Keşif uçağının düşürülmesi,Akçakale’ye top mermisinin atılması,terörün artması olaylarının -belki de, Rusya’nın Türkiye ve arkasında ABD’yi bu esasta düşünmeye yöneltmek
-belki de,giderek ısınan Suriye vesilesiyle ABD ile rekabetin diyalogla çözülmesini temine yönelik hamlesi olarak anlamak gerekiyor.
*
Nitekim Suriye gerilimi ortadan kaldırmak için Rusya’nın Türkiye ve Suriye arasında güvenlik konularında doğrudan iletişim sağlayacak bir mekanizma kurulmasıyla ilgili önerisine sıcak baktığı,teminen doğrudan diyalog kurmaya hazır olduğu teklifini, Türkiye,”Bizim onlarla dost olmamızın bir anlamı yok” ifadesiyle reddediyor.

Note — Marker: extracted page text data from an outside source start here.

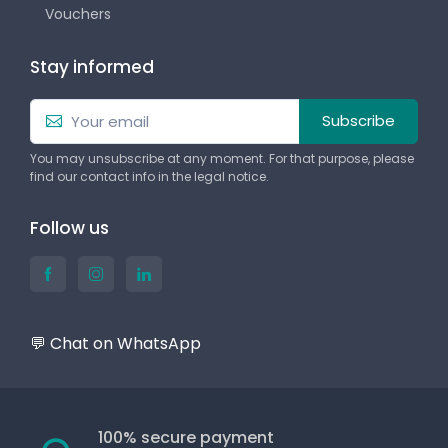
Vouchers
Stay informed
Subscribe
You may unsubscribe at any moment. For that purpose, please
find our contact info in the legal notice.
Follow us
💬 Chat on WhatsApp
100% secure payment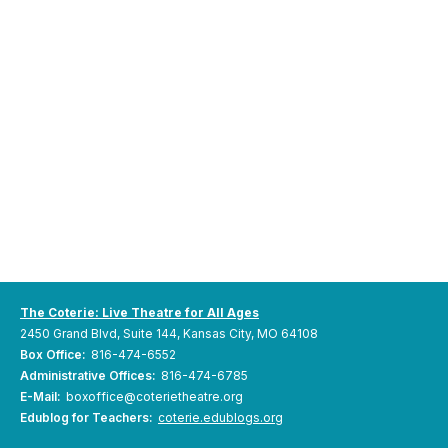
The Coterie: Live Theatre for All Ages
2450 Grand Blvd, Suite 144, Kansas City, MO 64108
Box Office:
816-474-6552
Administrative Offices:
816-474-6785
E-Mail:
boxoffice@coterietheatre.org
Edublog for Teachers:
coterie.edublogs.org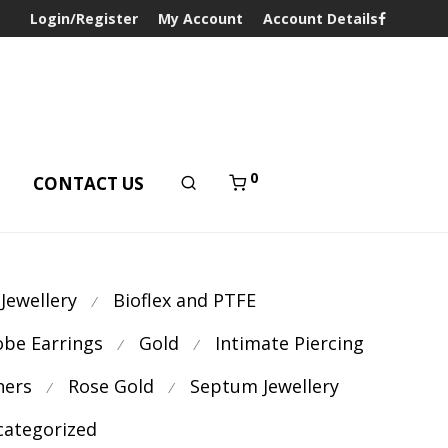
Login/Register
My Account
Account Details
0
T
CONTACT US
 Jewellery
Bioflex and PTFE
⁄
obe Earrings
Gold
Intimate Piercing
⁄
⁄
ners
Rose Gold
Septum Jewellery
⁄
⁄
ategorized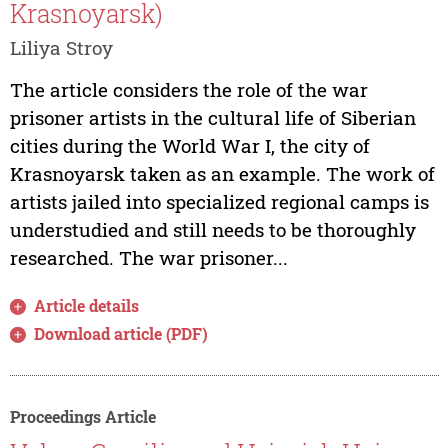
Krasnoyarsk)
Liliya Stroy
The article considers the role of the war
prisoner artists in the cultural life of Siberian
cities during the World War I, the city of
Krasnoyarsk taken as an example. The work of
artists jailed into specialized regional camps is
understudied and still needs to be thoroughly
researched. The war prisoner...
Article details
Download article (PDF)
Proceedings Article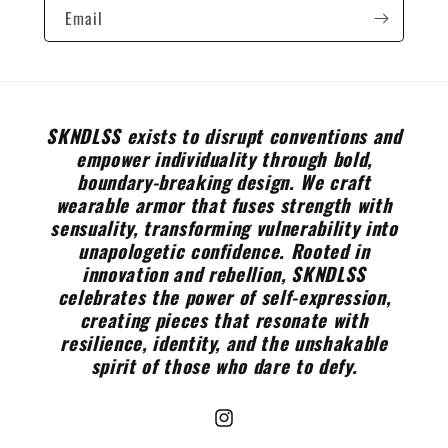
Email
SKNDLSS exists to disrupt conventions and
empower individuality through bold,
boundary-breaking design. We craft
wearable armor that fuses strength with
sensuality, transforming vulnerability into
unapologetic confidence. Rooted in
innovation and rebellion, SKNDLSS
celebrates the power of self-expression,
creating pieces that resonate with
resilience, identity, and the unshakable
spirit of those who dare to defy.
Instagram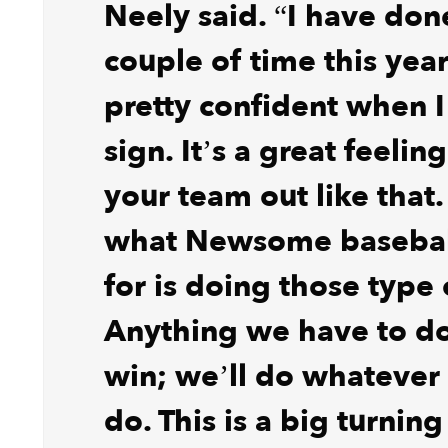
Neely said. “I have done
couple of time this year
pretty confident when I
sign. It’s a great feelin
your team out like that. 
what Newsome basebal
for is doing those type 
Anything we have to do
win; we’ll do whatever
do. This is a big turning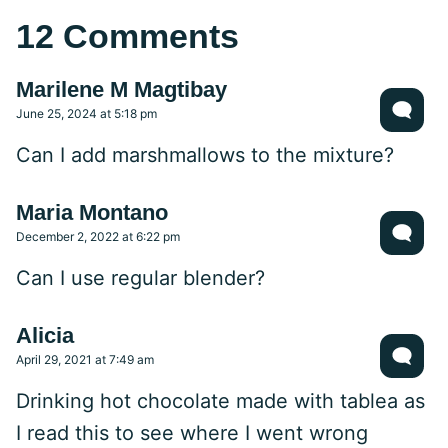
12 Comments
Marilene M Magtibay
June 25, 2024 at 5:18 pm
Can I add marshmallows to the mixture?
Maria Montano
December 2, 2022 at 6:22 pm
Can I use regular blender?
Alicia
April 29, 2021 at 7:49 am
Drinking hot chocolate made with tablea as
I read this to see where I went wrong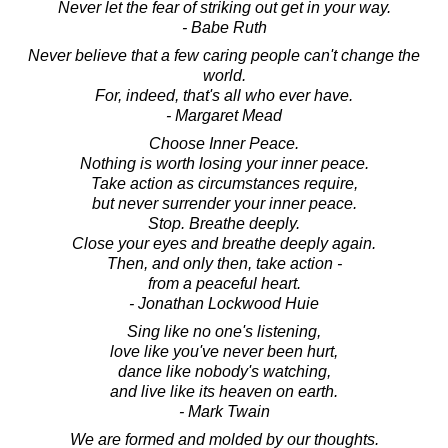
Never let the fear of striking out get in your way.
- Babe Ruth
Never believe that a few caring people can't change the
world.
For, indeed, that's all who ever have.
- Margaret Mead
Choose Inner Peace.
Nothing is worth losing your inner peace.
Take action as circumstances require,
but never surrender your inner peace.
Stop. Breathe deeply.
Close your eyes and breathe deeply again.
Then, and only then, take action -
from a peaceful heart.
- Jonathan Lockwood Huie
Sing like no one's listening,
love like you've never been hurt,
dance like nobody's watching,
and live like its heaven on earth.
- Mark Twain
We are formed and molded by our thoughts.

Ya da İran uranyum zenginleştirilmesiyle ilgili görüşmeler yapmaya hazır olduğunu açıklıyor.
Nükleer probleminin dünya toplumunda uyandırdığı tedirginliğin düzeyini düşürmek üzere barışçı nükleer programı için yüzde 20 oranında zenginleştirilmiş uranyum sevkinin yapılması halinde esnek bir tutum alacağını bildiriyor.
Karşılığında güveni sağlamlaştırmak amacı ile gerçekleştireceği her tedbire karşılık olarak kendisine uygulanmakta olan yaptırımlardan birinin kaldırılmasını öngörüyor.
Rağmen Avrupa Birliği şüphe uyandıran nükleer programıyla ilgili uluslararası yükümlülüklerini yerine getirmemekle suçladığı İran’dan doğalgaz ithalini yasaklıyor!
*
Suriye merkezinden dünyaya bir kanatta barış ötekisinde savaşın şavkı vuruyor.
Kargosunda bulunan radar sistemi elektronik aksamının mühimmat olup-olmadığı tartışılırken,Rusya gerilimi düşürmek amacındadır,”Rus-Türk ilişkileri istikrarlı ve sağlam bir temelde gelişmektedir,kimsenin endişelenmesine gerek yoktur”diyor.
Başbakan Erdoğan,”Şu an bizim elimize geçmiş bulunan donanımın kesinlikle askeri donanım olarak görülmesi gerekir. Bunların radar parçaları veya benzeri bir şey olduğunu ifade ederek kıvırtmamak gerekir” diye yanıtlıyor.
Aklımdan kini gözünü döndürmüş İslamcının domuz bağları ve yaklaşan Kurban Bayramında Suriye’de süren katliamlar, dökülen kanlar,yiten canlar geçiyor.